La nuit que nous venions de passer – assez fraîche à en juger par les croûtes de glace sur le torrent voisin ainsi qu’au réveil sur le sac-de-couchage d’Audrey – était la dernière au-dessus de 3000 mètres. À partir de maintenant, nous n’allions que redescendre. Petit à petit donc, le paysage s’est changé de pâturages de haute montagne en celui d’une vallée escarpée mais verdoyante et peuplée de charmants petits villages. Vu que la route était de bonne qualité, nous avons filé jusqu’à Khorog, capitale du Pamir. Désireux de contribuer à l’effort de transport local, nous en avons profité pour ramasser nombres d’auto-stoppeurs, qui à chaque reprise ne manquent pas d’être curieux et généreux de leur remerciements une fois le trajet complété. Parmi les différents peuples qu’il nous a été donné de côtoyer jusqu’à maintenant, les Tadjikes, du moins ceux habitant le Pamir, sont de loin les plus sympathiques. Tous nous envoient la main lorsque nous passons et les enfants ne ratent pas l’occasion de nous lâcher des « Hello! » à tout va.
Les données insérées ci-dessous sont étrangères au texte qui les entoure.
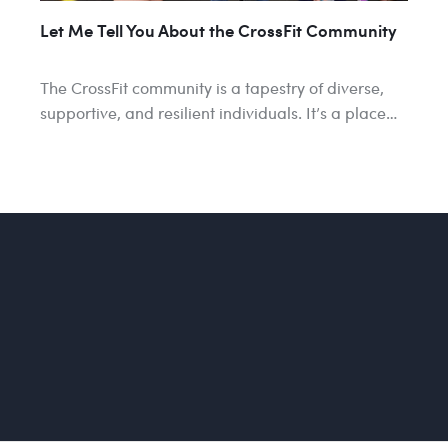
Let Me Tell You About the CrossFit Community
The CrossFit community is a tapestry of diverse,
supportive, and resilient individuals. It’s a place…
Arrivés à notre hostel à Khorog, nous y avons fait du lavage puis sommes partis pour une marche en ville. Un peu de civilisation et propreté ne faisait vraiment pas de mal. En prenant une bière sur une terrasse, deux autres étrangers interrogés sur leur plans du lendemain nous ont informés qu’ils partaient dans la vallée du Wakhan, frontière avec l’Afghanistan. Les interrogeant sur la qualité de la route depuis Khorog, ils ont renvoyé la question à leur guide tadjike qui nous a confirmé qu’elle n’était pas si mal. C’était donc dans cette direction que nous allions poursuivre notre exploration de la région. Après un bon repas dans un restaurant à l’ambiance chauffée par les locaux (on s’est même fait une petite dance sur Despacito), nous sommes rentrés nous coucher.